» Text block:
HashChing founders Mandeep Sodhi and Atul Narang

A chance meeting at an event last year has led to a Sydney startup securing a $1 million investment, the first from a new venture capital firm backed by Chinese investors.

HashChing offers a marketplace for consumers to negotiate home loan deals with individual mortgage brokers and claims to be the first of its kind in Australia to give access to pre-negotiated deals from verified mortgage brokers.

The startup was founded by former banker Mandeep Sodhi and his friend Atul Narang and has now secured the funding as part of the first investment from Sapien Ventures, a new VC fund launched last year by tech entrepreneur Victor Jiang.

Sodhi ran into Jiang at an event late last year and made an impromptu cold pitch, telling the investor about the work he was doing with Hashching, and was invited to make a formal pitch.

“They wanted to know the founders really well, how we were approaching the marketing and what stuff we were doing with the limited budget,” Sodhi tells StartupSmart.

The VC firm also wanted to learn about the startup’s business model, its traction and whether there was an actual need for its product in the market.

“It was a six month, rigorous process,” Sodhi says.

» Entries shown:
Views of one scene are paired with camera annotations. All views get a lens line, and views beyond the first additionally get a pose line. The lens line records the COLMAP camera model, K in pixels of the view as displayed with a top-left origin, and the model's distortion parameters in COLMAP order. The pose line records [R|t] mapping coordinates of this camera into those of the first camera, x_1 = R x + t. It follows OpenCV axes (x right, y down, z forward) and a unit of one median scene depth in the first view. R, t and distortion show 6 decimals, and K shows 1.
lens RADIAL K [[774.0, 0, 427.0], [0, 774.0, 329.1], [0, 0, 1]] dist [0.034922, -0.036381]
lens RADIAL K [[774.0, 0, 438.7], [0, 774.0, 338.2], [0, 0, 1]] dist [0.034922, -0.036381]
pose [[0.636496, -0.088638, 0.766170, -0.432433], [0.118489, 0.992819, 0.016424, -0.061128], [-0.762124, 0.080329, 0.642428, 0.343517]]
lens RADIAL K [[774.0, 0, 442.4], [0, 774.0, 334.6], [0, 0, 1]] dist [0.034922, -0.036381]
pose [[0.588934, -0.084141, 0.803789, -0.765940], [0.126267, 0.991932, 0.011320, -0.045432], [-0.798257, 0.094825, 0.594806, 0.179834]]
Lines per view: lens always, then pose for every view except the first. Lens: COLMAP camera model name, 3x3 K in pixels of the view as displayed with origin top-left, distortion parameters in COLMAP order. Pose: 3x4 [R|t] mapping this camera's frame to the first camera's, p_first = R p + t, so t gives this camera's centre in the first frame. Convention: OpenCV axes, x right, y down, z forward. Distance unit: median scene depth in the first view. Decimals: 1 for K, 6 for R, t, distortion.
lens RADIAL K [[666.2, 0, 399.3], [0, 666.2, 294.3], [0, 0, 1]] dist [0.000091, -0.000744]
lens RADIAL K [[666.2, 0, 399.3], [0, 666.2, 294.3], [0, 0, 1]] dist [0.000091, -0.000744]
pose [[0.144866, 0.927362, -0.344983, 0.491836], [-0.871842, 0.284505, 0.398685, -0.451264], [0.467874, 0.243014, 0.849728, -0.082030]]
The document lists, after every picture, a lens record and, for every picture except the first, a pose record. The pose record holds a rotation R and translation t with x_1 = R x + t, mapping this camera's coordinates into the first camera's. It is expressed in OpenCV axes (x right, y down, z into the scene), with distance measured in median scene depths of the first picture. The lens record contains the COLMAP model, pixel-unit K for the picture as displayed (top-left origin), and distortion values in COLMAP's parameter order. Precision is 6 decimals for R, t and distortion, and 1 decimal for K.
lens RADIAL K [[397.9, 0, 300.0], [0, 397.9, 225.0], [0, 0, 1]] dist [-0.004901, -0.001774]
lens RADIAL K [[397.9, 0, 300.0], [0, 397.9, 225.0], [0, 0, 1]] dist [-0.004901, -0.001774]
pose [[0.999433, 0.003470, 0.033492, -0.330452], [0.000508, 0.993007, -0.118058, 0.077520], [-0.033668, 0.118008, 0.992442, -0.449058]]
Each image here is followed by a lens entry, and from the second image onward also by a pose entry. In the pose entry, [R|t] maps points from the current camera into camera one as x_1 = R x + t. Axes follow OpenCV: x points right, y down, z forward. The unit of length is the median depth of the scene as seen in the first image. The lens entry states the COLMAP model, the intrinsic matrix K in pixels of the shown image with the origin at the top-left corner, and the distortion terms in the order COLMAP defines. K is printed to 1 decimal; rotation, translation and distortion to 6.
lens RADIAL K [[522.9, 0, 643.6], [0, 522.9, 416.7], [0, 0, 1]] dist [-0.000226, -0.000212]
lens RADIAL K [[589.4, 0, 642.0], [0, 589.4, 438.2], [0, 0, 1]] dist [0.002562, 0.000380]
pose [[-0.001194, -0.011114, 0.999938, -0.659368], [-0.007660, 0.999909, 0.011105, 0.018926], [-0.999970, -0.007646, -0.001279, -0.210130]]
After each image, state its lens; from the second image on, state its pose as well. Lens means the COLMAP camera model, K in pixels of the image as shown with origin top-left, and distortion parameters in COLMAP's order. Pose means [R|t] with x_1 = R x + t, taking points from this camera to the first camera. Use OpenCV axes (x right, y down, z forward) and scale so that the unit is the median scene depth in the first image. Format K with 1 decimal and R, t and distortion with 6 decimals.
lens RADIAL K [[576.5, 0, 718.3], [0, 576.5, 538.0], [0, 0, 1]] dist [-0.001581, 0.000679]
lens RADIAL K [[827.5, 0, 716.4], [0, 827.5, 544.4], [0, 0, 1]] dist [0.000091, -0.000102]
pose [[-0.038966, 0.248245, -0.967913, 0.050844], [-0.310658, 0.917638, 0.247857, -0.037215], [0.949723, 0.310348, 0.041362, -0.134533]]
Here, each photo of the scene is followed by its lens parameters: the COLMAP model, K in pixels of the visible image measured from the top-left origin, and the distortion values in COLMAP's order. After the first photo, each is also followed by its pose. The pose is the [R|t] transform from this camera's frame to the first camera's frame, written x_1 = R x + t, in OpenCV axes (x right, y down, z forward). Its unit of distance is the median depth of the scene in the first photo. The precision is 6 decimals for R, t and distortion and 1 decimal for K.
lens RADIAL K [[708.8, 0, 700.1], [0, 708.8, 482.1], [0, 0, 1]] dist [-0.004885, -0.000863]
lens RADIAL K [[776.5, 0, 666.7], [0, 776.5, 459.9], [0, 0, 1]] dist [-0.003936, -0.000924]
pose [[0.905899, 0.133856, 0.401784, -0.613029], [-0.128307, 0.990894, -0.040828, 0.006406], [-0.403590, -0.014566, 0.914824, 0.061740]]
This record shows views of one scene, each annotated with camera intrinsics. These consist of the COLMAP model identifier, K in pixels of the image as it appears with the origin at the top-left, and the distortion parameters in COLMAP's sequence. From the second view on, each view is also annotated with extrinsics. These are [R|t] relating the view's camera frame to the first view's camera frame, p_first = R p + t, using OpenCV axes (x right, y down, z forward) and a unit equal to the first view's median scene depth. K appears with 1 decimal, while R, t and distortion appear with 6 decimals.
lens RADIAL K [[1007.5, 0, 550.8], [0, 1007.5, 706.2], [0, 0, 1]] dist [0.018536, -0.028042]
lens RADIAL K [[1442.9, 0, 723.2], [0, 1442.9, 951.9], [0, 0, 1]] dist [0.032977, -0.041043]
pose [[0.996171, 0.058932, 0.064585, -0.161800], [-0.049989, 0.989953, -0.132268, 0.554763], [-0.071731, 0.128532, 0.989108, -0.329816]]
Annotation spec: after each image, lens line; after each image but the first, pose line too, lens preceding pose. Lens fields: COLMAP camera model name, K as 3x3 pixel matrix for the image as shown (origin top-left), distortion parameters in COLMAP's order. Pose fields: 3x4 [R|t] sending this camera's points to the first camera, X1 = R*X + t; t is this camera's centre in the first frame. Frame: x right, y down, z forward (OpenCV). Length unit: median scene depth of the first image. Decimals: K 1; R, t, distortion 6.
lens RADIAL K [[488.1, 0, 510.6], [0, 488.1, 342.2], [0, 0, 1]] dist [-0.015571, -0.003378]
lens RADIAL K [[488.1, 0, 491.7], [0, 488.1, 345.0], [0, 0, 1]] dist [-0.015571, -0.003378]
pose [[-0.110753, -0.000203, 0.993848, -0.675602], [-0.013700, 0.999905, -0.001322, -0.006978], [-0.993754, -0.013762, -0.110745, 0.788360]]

» Required work: Quote the passage of the HashChing funding article starting with "HashChing offers a" and going on through "Sodhi tells StartupSmart.".

» Task output:
HashChing offers a marketplace for consumers to negotiate home loan deals with individual mortgage brokers and claims to be the first of its kind in Australia to give access to pre-negotiated deals from verified mortgage brokers.

The startup was founded by former banker Mandeep Sodhi and his friend Atul Narang and has now secured the funding as part of the first investment from Sapien Ventures, a new VC fund launched last year by tech entrepreneur Victor Jiang.

Sodhi ran into Jiang at an event late last year and made an impromptu cold pitch, telling the investor about the work he was doing with Hashching, and was invited to make a formal pitch.

“They wanted to know the founders really well, how we were approaching the marketing and what stuff we were doing with the limited budget,” Sodhi tells StartupSmart.